By Dan Kennedy • The press, politics, technology, culture and other passions

David Carr: Trusted sources thrive in times of crisis

Image (1) B_Kirtz.jpg for post 10773

By Bill Kirtz

New York Times media columnist David Carr sees a video future for traditional newspapers and trouble for mid-sized publishers.

Talking at MIT Wednesday night, he called the Internet “a perfect distribution machine and a perfect machine for destroying journalism business models.”

He said news consumers are in a “golden age” of self-selection. But the problem is, “when the choices are infinite, the price drops to zero. The newspaper and magazine business is built on scarcity.”

Carr said the Internet works if you’re huge or tiny, but regional newspaper franchises are imperiled.

In crisis situations like the Boston Marathon bombings, he said, “it wouldn’t be a pretty picture without the Globe,” whose website he depended on. “There’s a natural impulse to go to a trusted source.”

In an earlier MIT talk, former George W. Bush and John McCain campaign adviser Mark McKinnon expressed a similar view. He said he hoped that in the current plethora of information offerings, there will be a  “greater premium placed on good journalism [and] trusted brands and aggregators.”
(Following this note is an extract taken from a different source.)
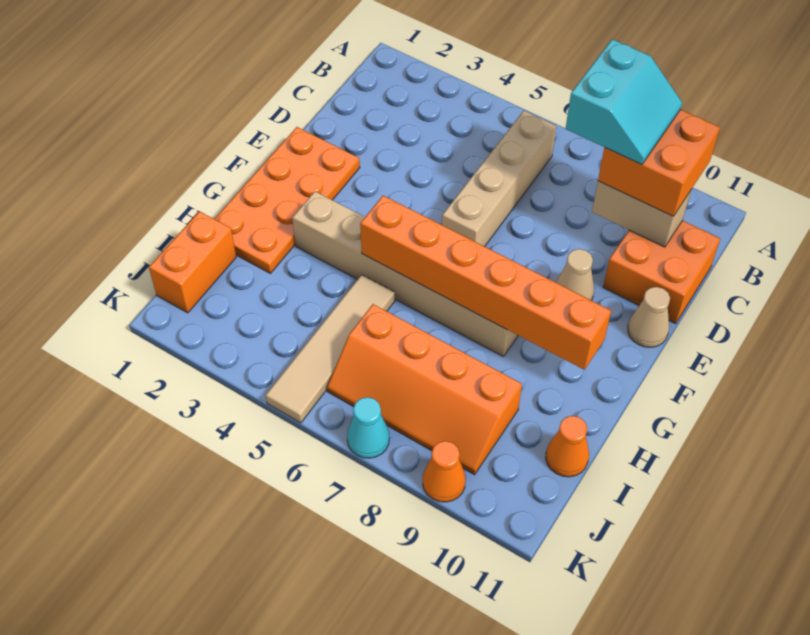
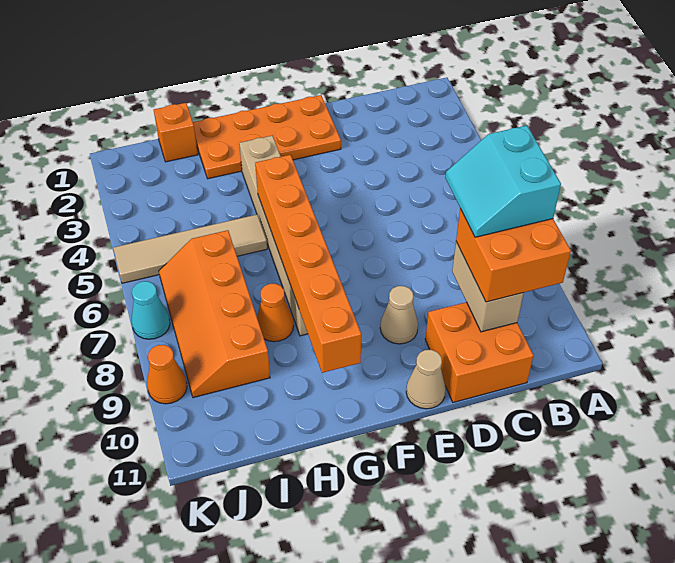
tan brick B6:E6 level 1 -> none
cyan slope B8:C9 level 4 top 8 -> cyan slope B8:C9 level 4 top B
orange brick I1:J1 level 1 -> orange brick I1 level 1
orange cone I11 level 1 -> orange cone H8 level 1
Carr praised his paper’s push to create the Web’s best news site and one that’s not afraid to break news online before its print edition. He called the Times’ Pulitzer Prize-winning “Snow Fall” text, video and graphics package an example of the payoff for “spending a lot to be innovative in ways to present information.”

Top journalism brands like the Times, the Wall Street Journal and the Globe will have to figure out video, he said.  “We’ll end up in that business whether we like it or not.”


Discover more from Media Nation

Subscribe to get the latest posts to your email.

Previous

The problem is the reliance on anonymous sources

Next

The Miranda exception and why I’m not concerned

3 Comments

  1. James Harvey

    For most of the past week, the Globe (and most other traditional media outlets) hasn’t exactly done its job as a “trusted source,” and instead has allowed their desire to report as early as possible/desire to score inside-journalism points with “scoops” to carry too much weight when balanced against the desire to be right.

    For much of monday, the boston.com front page was replaced with a “live blog” that mixed hard facts with rumors in a rather incoherent way. This made it mostly useless as a “trusted” source of news. There was no scarcity of rumors on Monday, and the Globe could have distinguished itself by sorting out the truth from everything else. Instead, they provided the same functionality as my twitter feed.

    In general, I feel like the main problem is that journalists are trying to apply 20th-century journalism culture to 21st-century reporting. There was a time when scooping the competition really mattered, because for 24 hours, the only way for consumers to read about a story was to buy your paper. This meant that from a business perspective, being first was really important. Today, it’s basically irrelevant to the average media consumer, and to media companies’ bottom lines, who got to a story first, but the inside-baseball journalism types are still keeping score.

    Even as being first matters less, being right matters more than ever. Let the random bloggers and tweeters be first, and the TMZs and Gawkers of the world be the first to offer flimsy confirmation. People will still go to the Globe to hear from a trusted source. It’s time for serious journalists to put more weight on being right, and less on being first. This might mean less use of unnamed sources. It probably means fewer exciting “breaking news” tags. But it’s the only way the Globe will be relevant a decade from now.

  2. Yea, but… the ‘Globe’, along with a few other main stream, and mid-level news outlets blew it. C’mon Professor?… this is like reading “AdAge”, a self-puff piece about its own ‘wonderfulness’ and its industry. Journalism based on the present-day advertising-model is bankrupt… not a new thought. Interestingly, last night @primeTime newsHOUR… what are we watching? A local newscast and a scroll up and down and across the street from Lord & Taylor, Boylston St, Boston VIA GOOGLE’s StreetScape… who’s the journalist here? Should we send a buck to Google, or Lord & Taylor? Journalism? ‘Death-be-not-proud’!Then…(?)… there’s Wolf Blitzer from his “SituationRoom”! Egad, journalists EVERYWHERE… “The world is a dangerous place when viewed from a DESK.” — le Carre. Best, kr ‘NU ’71. i getta get back to wolf; he’s wetting his pants…

  3. Mike Benedict

    It’s not about the size at all, but rather the ability to harness what’s out there and differentiate while doing it.